In a statement, Mr. Starmer said that the law — under which “aiding, abetting, procuring or counseling” suicide is punishable by up to 14 years in prison — had not changed and that there were “no guarantees against prosecution.”

But he listed 13 factors that could influence the authorities not to prosecute. These include the person aiding a suicide being motivated by compassion; the deceased clearly wanting to die; and the deceased being terminally ill, being severely physically disabled or suffering from an incurable degenerative disease.

By the same token, Mr. Starmer listed 16 factors that could influence his office to prosecute. These include the deceased being under 18, mentally handicapped or not sure about his or her wishes, or not being seriously disabled, being terminally ill or suffering from a degenerative disease. They also include the person aiding the suicide pressing someone into it or being motivated by personal gain.

Mr. Starmer said that the guidelines were an interim measure that would remain in place while his office sponsored a period of public consultation from now until Dec. 16. Final guidelines will be published in the spring, he said.

Mr. Starmer issued the interim guidelines after a legal victory by Debbie Purdy (pictured), a woman who suffers from multiple sclerosis and who sued for clarification on whether her husband (pictured) might be arrested if she decided to kill herself.

After losing in a succession of lower courts, she won when the Law Lords, Britain’s highest court, ruled in July that while it was up to Parliament to make the law, it was incumbent on Mr. Starmer’s office to make it clear what factors it considered when enforcing it.

In a statement announcing the guidelines, Mr. Starmer said, “It is my job to ensure that the most vulnerable people are protected while at the same time giving enough information to those people, like Ms. Purdy, who want to be able to make informed decisions about what actions they may choose to take.”

In her own statement on Wednesday, Ms. Purdy said: “I am relieved that common sense has won the day. I, and many others like me, want to be able to make informed decisions about the time and manner of our death, should our suffering become unbearable. We want to know whether someone we love will be prosecuted for helping us to die, even if that assistance is simply being with us at the end.”

Simon Gillespie, chief executive of the Multiple Sclerosis Association of Great Britain and Northern Ireland, criticized the guidelines for allowing people to “explore assisted suicide without the support of medical professionals,” so that “their only likely resource is Google.”

He added, “Whether society is ready to accept assisted suicide is too big a question for the director of public prosecutions, or the courts, or for people with a long-term condition to decide.”

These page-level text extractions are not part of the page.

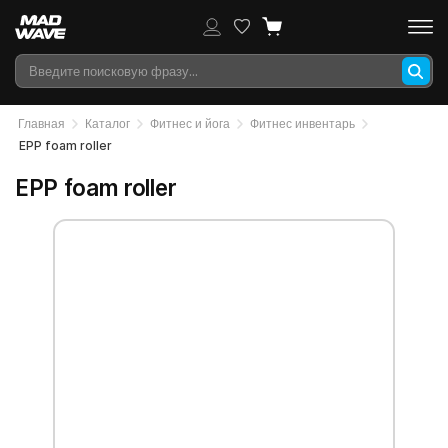
Главная
Каталог
Фитнес и йога
Фитнес инвентарь
EPP foam roller
EPP foam roller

Indeed, said Penney Lewis, a professor of law at the center for medical law and ethics at King’s College London, the guidelines “close down any kind of movement toward physician-assisted suicide” and ensure “that it doesn’t become a professional activity conducted by doctors or would-be suicide advisers,” as it is in Switzerland.

Because assisted suicide is illegal here, more than 100 terminally ill or severely disabled Britons have traveled to Switzerland — where it is legal — in recent years and killed themselves under the auspices of the Dignitas clinic in Zurich. None of the people who assisted them have been prosecuted, although the authorities conducted investigations and considered bringing charges in eight of those cases, they said.

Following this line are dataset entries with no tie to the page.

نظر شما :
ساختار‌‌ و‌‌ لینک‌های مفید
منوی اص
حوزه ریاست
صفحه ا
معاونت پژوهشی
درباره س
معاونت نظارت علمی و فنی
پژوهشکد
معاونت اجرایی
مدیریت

Within Britain, prosecutors have brought charges against people in connection with 16 cases of suspected assisted suicide since 2005.

The new guidelines apply to people who travel abroad to commit suicide, as well as to those who do it in England and Wales. (Scotland has a separate legal system.) Euthanasia and so-called mercy killing — taking someone’s life, instead of helping him or her do it — are still considered murder or manslaughter.